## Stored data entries
****
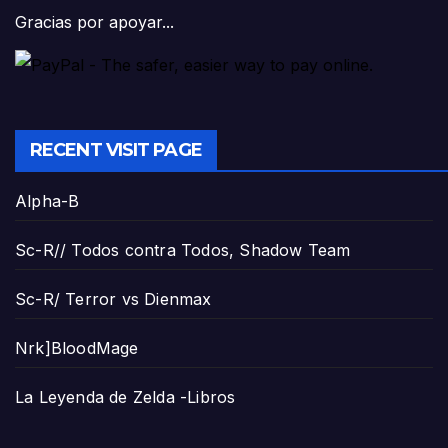
Gracias por apoyar...
RECENT VISIT PAGE
Alpha-B
Sc-R// Todos contra Todos, Shadow Team
Sc-R/ Terror vs Dienmax
Nrk]BloodMage
La Leyenda de Zelda -Libros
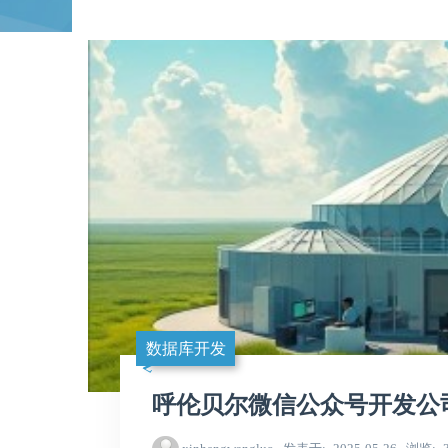
数据库开发
呼伦贝尔微信公众号开发公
****
## ACTIVITY
Copy every record exactly as it appears, apart from any pictures.

## ANSWER TO THE EXERCISE
Gracias por apoyar...
RECENT VISIT PAGE
Alpha-B
Sc-R// Todos contra Todos, Shadow Team
Sc-R/ Terror vs Dienmax
Nrk]BloodMage
La Leyenda de Zelda -Libros
数据库开发
呼伦贝尔微信公众号开发公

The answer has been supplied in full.